Capacity-focused training
Heavy strength work
Speed and power sessions
High-intensity intervals
Test preparation blocks
These improve:
Peak strength
Speed
Maximum output
But if overused, they can reduce readiness. The engine behind most of these methods is the aerobic base. Seiler and Kjerland's research on endurance athletes (2006) showed that the bulk of durable performance is built at low intensity, long, easy Zone 2 work that thickens the aerobic foundation without piling on fatigue. Load carriage and high-rep strength endurance then teach the tissues to tolerate that base under weight. It's unglamorous training, but it's what lets a tactical athlete repeat hard efforts on day three instead of breaking down.
Readiness-focused training
Zone 2 aerobic work
Load carriage
High-rep strength endurance
Long, steady sessions
Controlled volume progressions
These improve:
Durability
Recovery capacity
Tissue tolerance
Multi-day performance
But if overused, they may reduce peak capacity.
The best programs do both
Effective systems:
Build capacity in focused phases
Develop readiness through volume and consistency
Alternate emphasis across the year
Avoid staying at extremes
This gradual oscillation moves athletes toward the high-capacity, high-readiness quadrant. A balance explored in depth in the post on training readiness fundamentals.
Practical Signs You’re in the Wrong Quadrant
You don't need lab testing to spot your quadrant, your training journal already tells the story. Look at the pattern across a hard month, not a single good session. Do strong test results keep getting interrupted by tweaks and pulls? Do you finish long days fine but stall on anything maximal? Or does everything feel hard, all the time? Each pattern points to a different missing quality, and naming it honestly is the first step toward fixing it.
High capacity, low readiness:
Great test scores
Frequent injuries
Struggles during long training days
Low capacity, high readiness:
Always consistent
Rarely injured
Poor test results
Low capacity, low readiness:
Struggles in both training and tests
Fatigues quickly
Needs foundational development
Understanding where you fall requires a broader view of tactical conditioning principles, not just your test numbers.
The Real Goal
The purpose of training is not just to:
Lift the most weight
Run the fastest time
Win a single test
The real goal is high capacity, high readiness and long-term operational performance, a combination that sits at the top of the tactical athlete performance pyramid.
High capacity
High readiness
Long-term operational performance
That combination is what the Readiness vs Capacity Matrix is designed to help you build. When injuries or setbacks interrupt that development, having a clear return-to-training decision framework helps you re-enter at the right quadrant.

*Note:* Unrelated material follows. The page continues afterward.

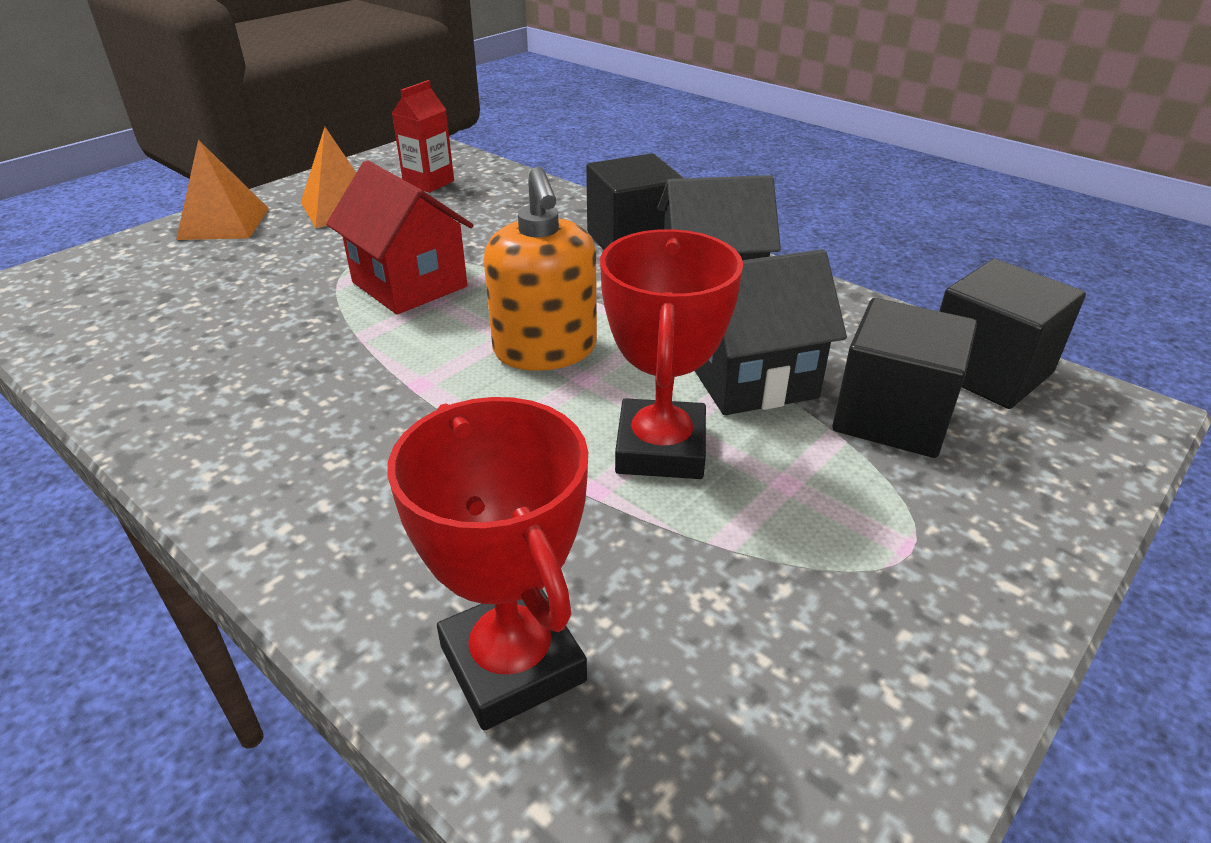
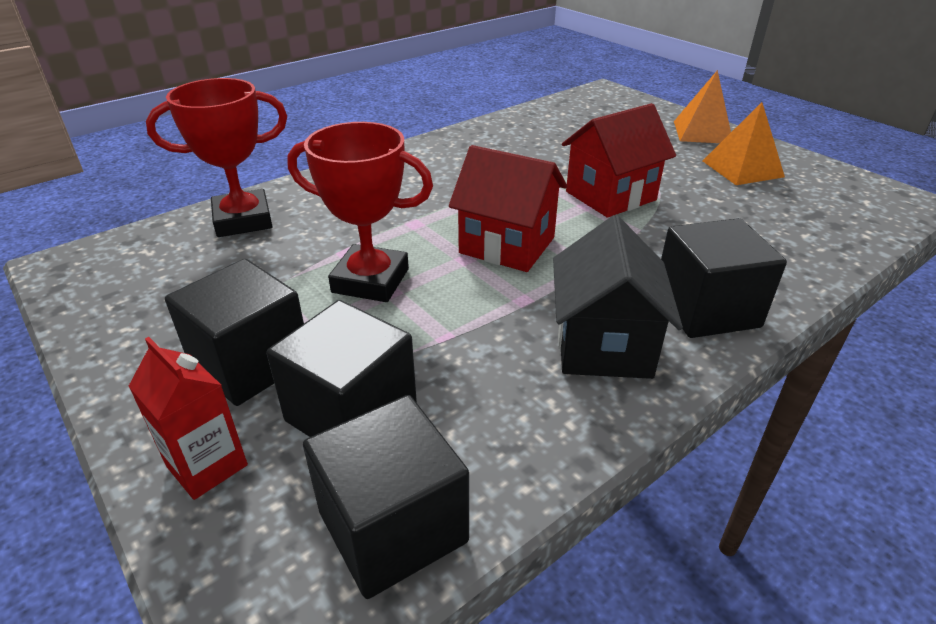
camera: 100 degrees right, 0 degrees up
(428, 183) = (814, 204): red carton -> red carton (207, 466)
(545, 350) = (507, 245): orange soap dispenser -> red house
(751, 379) = (437, 339): black house -> none
(873, 515) = (250, 363): none -> black cube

One important tension this matrix surfaces is the durability and performance tradeoff, pushing capacity too hard without managing readiness increases injury risk and erodes long-term output. Finally, it's worth distinguishing this matrix from a related concept: readiness versus fitness, two terms that are often conflated but mean very different things in practice.

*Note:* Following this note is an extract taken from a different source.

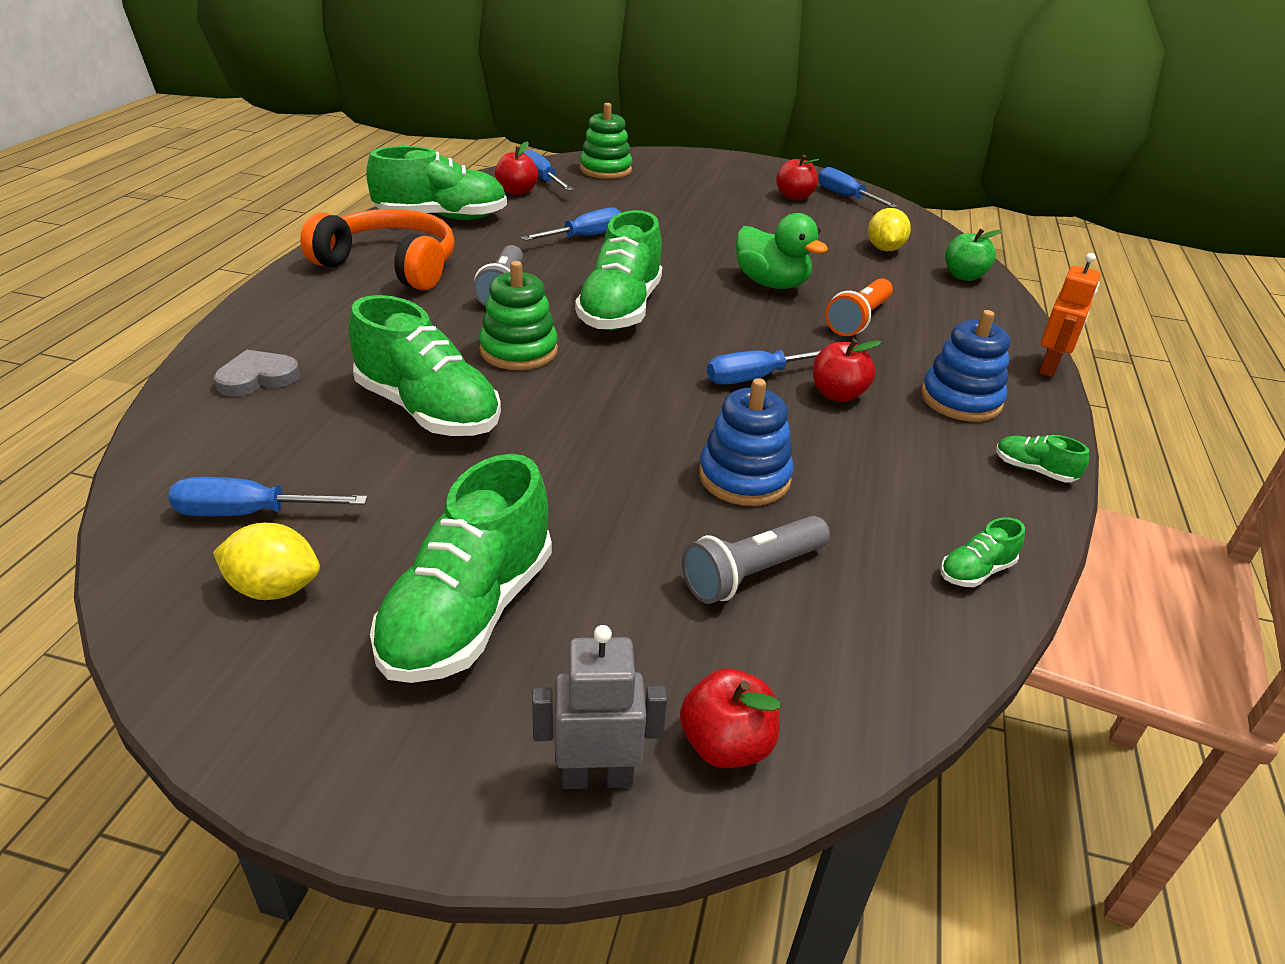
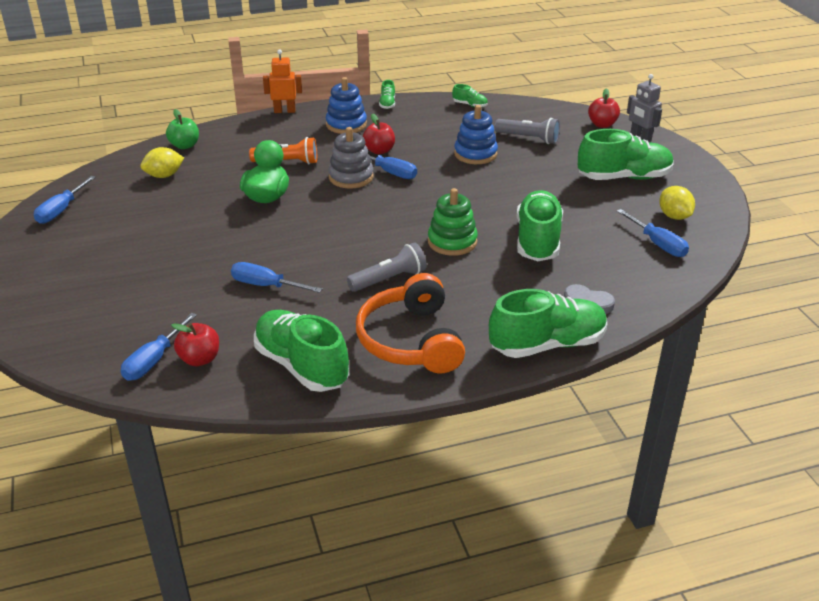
camera: 120 degrees left, 0 degrees up
(605, 170) = (92, 338): green stacking toy -> none
(620, 309) = (364, 231): green shoe -> green shoe (547, 344)
(770, 346) = (351, 177): none -> grey stacking toy
(794, 197) = (82, 230): red apple -> none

The athletes who last, across a career, not a single test cycle, treat capacity and readiness as partners, not rivals. They chase numbers when it's time to build a ceiling and bank aerobic volume when it's time to raise the floor, then read their own quadrant honestly and adjust. That's the entire point of the matrix: not to score you, but to tell you which lever to pull next. Train for both, and the field stops being a surprise.
References
Knapik, J.J., et al. (2001). Risk factors for training-related injuries among U.S. Army recruits. Medicine & Science in Sports & Exercise, 33(6), 946–954.
Gabbett, T.J. (2016). The training–injury prevention paradox: should athletes be training smarter and harder? British Journal of Sports Medicine, 50(5), 273–280.
Seiler, S., & Kjerland, G.Ø. (2006). Quantifying training intensity distribution in elite endurance athletes. Scandinavian Journal of Medicine & Science in Sports, 16(1), 49–56.